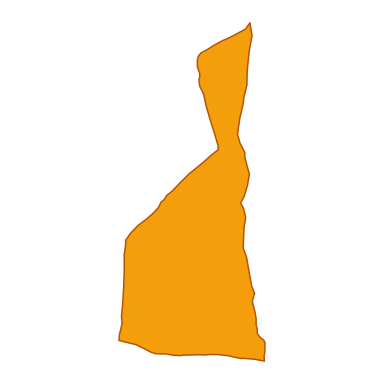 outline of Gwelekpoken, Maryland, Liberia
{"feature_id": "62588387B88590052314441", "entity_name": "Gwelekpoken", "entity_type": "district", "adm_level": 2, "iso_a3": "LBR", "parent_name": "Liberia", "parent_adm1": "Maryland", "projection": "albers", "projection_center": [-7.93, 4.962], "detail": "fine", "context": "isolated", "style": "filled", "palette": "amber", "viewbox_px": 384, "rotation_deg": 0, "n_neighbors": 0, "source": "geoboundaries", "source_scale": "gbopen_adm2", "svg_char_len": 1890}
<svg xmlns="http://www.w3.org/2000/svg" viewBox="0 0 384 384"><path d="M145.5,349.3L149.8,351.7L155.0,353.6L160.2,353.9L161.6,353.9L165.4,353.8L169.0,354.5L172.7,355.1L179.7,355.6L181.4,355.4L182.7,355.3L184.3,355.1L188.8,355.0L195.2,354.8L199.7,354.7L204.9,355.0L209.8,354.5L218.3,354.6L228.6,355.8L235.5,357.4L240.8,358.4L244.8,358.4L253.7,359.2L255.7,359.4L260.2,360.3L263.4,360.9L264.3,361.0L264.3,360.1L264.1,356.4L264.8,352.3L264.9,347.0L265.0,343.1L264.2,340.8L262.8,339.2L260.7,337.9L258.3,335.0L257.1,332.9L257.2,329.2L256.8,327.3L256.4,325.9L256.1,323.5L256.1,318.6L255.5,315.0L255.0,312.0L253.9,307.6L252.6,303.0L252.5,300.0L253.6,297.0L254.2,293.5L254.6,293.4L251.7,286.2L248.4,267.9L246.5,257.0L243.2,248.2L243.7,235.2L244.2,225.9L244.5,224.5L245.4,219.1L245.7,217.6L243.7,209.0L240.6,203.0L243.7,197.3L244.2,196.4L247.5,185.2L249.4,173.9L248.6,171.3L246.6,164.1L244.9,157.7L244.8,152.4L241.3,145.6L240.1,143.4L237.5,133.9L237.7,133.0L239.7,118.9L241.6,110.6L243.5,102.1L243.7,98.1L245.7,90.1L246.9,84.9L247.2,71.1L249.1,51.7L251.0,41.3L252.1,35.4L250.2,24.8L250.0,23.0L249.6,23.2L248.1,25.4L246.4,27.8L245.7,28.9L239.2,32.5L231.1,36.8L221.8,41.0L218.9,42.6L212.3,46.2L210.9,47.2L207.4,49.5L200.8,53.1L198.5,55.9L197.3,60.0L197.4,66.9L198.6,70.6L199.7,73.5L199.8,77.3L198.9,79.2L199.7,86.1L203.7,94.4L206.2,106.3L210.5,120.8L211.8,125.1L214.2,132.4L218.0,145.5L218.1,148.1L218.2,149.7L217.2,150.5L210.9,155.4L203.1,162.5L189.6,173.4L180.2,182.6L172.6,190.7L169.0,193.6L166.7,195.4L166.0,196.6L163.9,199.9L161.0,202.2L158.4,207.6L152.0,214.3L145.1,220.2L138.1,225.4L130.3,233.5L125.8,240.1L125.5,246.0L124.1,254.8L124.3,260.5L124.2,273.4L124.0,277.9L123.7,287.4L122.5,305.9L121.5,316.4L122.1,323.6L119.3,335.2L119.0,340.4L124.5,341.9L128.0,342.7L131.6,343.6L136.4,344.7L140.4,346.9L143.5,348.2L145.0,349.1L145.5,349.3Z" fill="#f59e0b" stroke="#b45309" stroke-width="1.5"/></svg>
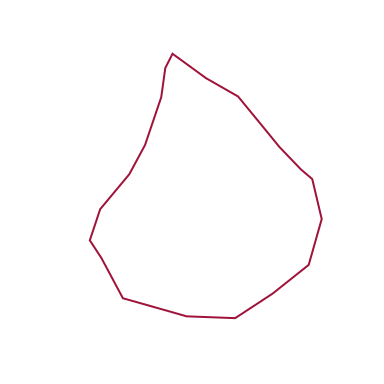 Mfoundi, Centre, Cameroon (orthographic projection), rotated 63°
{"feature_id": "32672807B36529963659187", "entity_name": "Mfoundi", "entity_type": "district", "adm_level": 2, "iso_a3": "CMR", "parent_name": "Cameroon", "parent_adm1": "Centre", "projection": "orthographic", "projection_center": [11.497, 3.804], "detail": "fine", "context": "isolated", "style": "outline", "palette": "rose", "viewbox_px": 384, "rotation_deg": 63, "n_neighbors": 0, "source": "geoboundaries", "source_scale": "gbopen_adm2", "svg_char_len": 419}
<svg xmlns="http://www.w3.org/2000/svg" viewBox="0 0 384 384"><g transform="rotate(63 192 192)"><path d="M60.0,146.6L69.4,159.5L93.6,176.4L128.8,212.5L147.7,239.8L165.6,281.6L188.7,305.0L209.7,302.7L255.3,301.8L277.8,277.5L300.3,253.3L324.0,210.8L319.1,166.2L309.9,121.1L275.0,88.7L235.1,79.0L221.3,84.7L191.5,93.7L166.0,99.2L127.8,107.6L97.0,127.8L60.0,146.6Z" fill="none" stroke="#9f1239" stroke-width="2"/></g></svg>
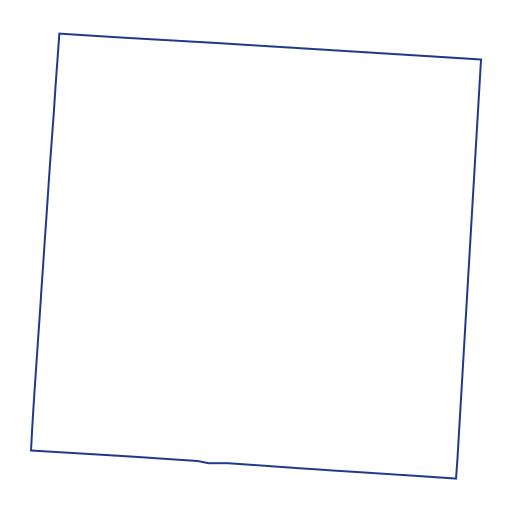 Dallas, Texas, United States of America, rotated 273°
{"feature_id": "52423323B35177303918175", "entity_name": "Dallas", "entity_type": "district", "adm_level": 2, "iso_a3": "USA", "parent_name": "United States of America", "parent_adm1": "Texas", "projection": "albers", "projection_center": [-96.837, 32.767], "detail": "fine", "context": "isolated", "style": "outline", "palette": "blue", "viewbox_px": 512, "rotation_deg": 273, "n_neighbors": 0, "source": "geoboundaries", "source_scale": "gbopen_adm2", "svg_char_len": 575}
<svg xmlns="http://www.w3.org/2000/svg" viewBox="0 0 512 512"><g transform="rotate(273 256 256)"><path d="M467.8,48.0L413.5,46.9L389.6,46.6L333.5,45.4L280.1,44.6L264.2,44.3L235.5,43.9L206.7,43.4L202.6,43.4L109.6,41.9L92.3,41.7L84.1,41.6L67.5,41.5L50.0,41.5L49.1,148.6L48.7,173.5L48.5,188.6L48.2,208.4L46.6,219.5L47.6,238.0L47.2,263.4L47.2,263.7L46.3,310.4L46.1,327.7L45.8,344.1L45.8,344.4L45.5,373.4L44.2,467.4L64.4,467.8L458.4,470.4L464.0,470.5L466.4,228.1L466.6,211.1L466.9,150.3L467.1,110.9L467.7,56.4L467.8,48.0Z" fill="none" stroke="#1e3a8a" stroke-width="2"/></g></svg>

Instrucción — Filtra los registros de arriba y copia todas las líneas que contengan la palabra "district".

Solución escrita —
{"feature_id": "62588387B88590052314441", "entity_name": "Gwelekpoken", "entity_type": "district", "adm_level": 2, "iso_a3": "LBR", "parent_name": "Liberia", "parent_adm1": "Maryland", "projection": "albers", "projection_center": [-7.93, 4.962], "detail": "fine", "context": "isolated", "style": "filled", "palette": "amber", "viewbox_px": 384, "rotation_deg": 0, "n_neighbors": 0, "source": "geoboundaries", "source_scale": "gbopen_adm2", "svg_char_len": 1890}
{"feature_id": "32672807B36529963659187", "entity_name": "Mfoundi", "entity_type": "district", "adm_level": 2, "iso_a3": "CMR", "parent_name": "Cameroon", "parent_adm1": "Centre", "projection": "orthographic", "projection_center": [11.497, 3.804], "detail": "fine", "context": "isolated", "style": "outline", "palette": "rose", "viewbox_px": 384, "rotation_deg": 63, "n_neighbors": 0, "source": "geoboundaries", "source_scale": "gbopen_adm2", "svg_char_len": 419}
{"feature_id": "52423323B35177303918175", "entity_name": "Dallas", "entity_type": "district", "adm_level": 2, "iso_a3": "USA", "parent_name": "United States of America", "parent_adm1": "Texas", "projection": "albers", "projection_center": [-96.837, 32.767], "detail": "fine", "context": "isolated", "style": "outline", "palette": "blue", "viewbox_px": 512, "rotation_deg": 273, "n_neighbors": 0, "source": "geoboundaries", "source_scale": "gbopen_adm2", "svg_char_len": 575}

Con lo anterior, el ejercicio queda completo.